What is the gradient of plus function?

137 Views Asked by At

Let $f:\mathbb{R}^n\to \mathbb{R}$ that $f=\frac{1}{2}\|(Ax-b)_+\|^2$, where $A\in\mathbb{R}^{m\times n}$, $b \in \mathbb{R}^m$ and if $x\in \mathbb{R}^n$: $((x)_+)_i=max\{0,x_i\}$.

I think the gradient of this function is as bellow: \begin{equation} \nabla f(x)=A^T(Ax-b)_+ \end{equation} is It true?

2

There are 2 best solutions below

0
On

Note that $f(x) = g(h(x))$, where $h(x) = Ax - b$ and $$ g(u) = \frac12 \| u_+ \|^2 = \frac12\max(u_1,0)^2 + \cdots + \frac12\max(u_m,0)^2. $$ The function $g$ is certainly differentiable, and $$ g'(u) = u_+^T. $$ Also, the derivative of $h$ is $h’(x) = A$. By the chain rule, $f$ is differentiable and $$ f'(x) = g'(h(x)) h'(x) = (Ax - b)_+^T A. $$ If we use the convention that $\nabla f(x)$ is a column vector, then $$ \nabla f(x) = f'(x)^T = A^T(Ax - b)_+. $$ This confirms that $f$ is a differentiable function and the formula you gave in your question is correct.

0
On

matrixcalculus.org can derivate this and similar functions.
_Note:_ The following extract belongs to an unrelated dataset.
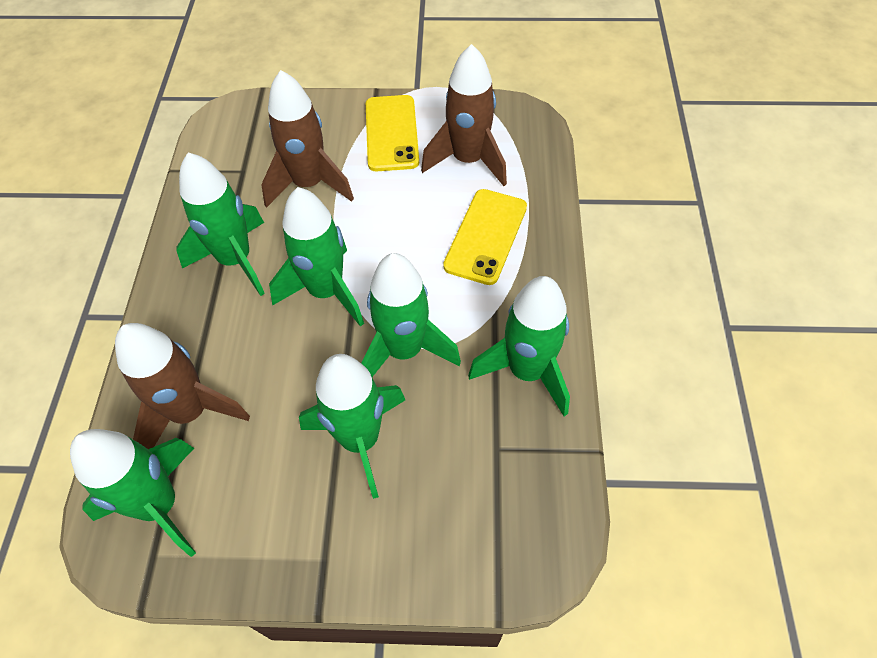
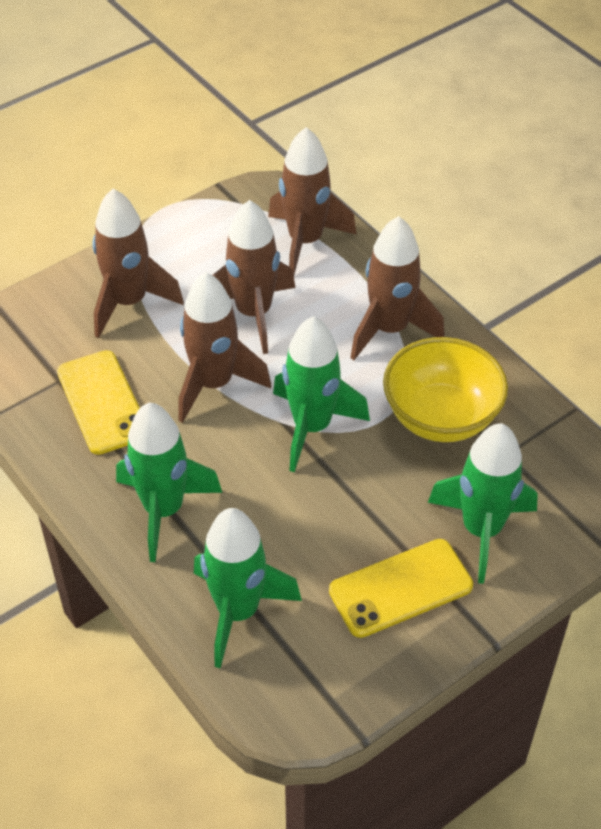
brown rocket: [115,323,250,449] [261,70,354,208] [421,44,507,186] = 3 -> [93,189,184,338] [178,272,271,423] [213,200,296,354] [268,127,357,275] [350,216,445,360] = 5
green rocket: [70,429,196,557] [176,153,265,296] [269,187,364,327] [299,354,405,499] [361,253,461,377] [468,276,570,416] = 6 -> [116,402,222,562] [194,508,302,668] [273,316,370,472] [428,423,538,584] = 4
yellow bowl: none = 0 -> [383,337,508,442] = 1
I wrote OP's function as 1/2*norm2(relu(A*x-b))^2 there and got

function: $$f = \frac{1}{2}\|\mathrm{relu}(A\cdot x-b)\|_2^{2}$$

gradient: $$\frac{\partial f}{\partial x} = A^\top \cdot (\mathrm{relu}(A\cdot x-b)\odot \mathrm{relu}(\mathrm{sign}(A\cdot x-b))).$$ Here $\mathrm{relu}$ is OP's $x \mapsto x_+$, $\odot$ is elementwise multiplication, $\mathrm{sign}$ is elementwise sign.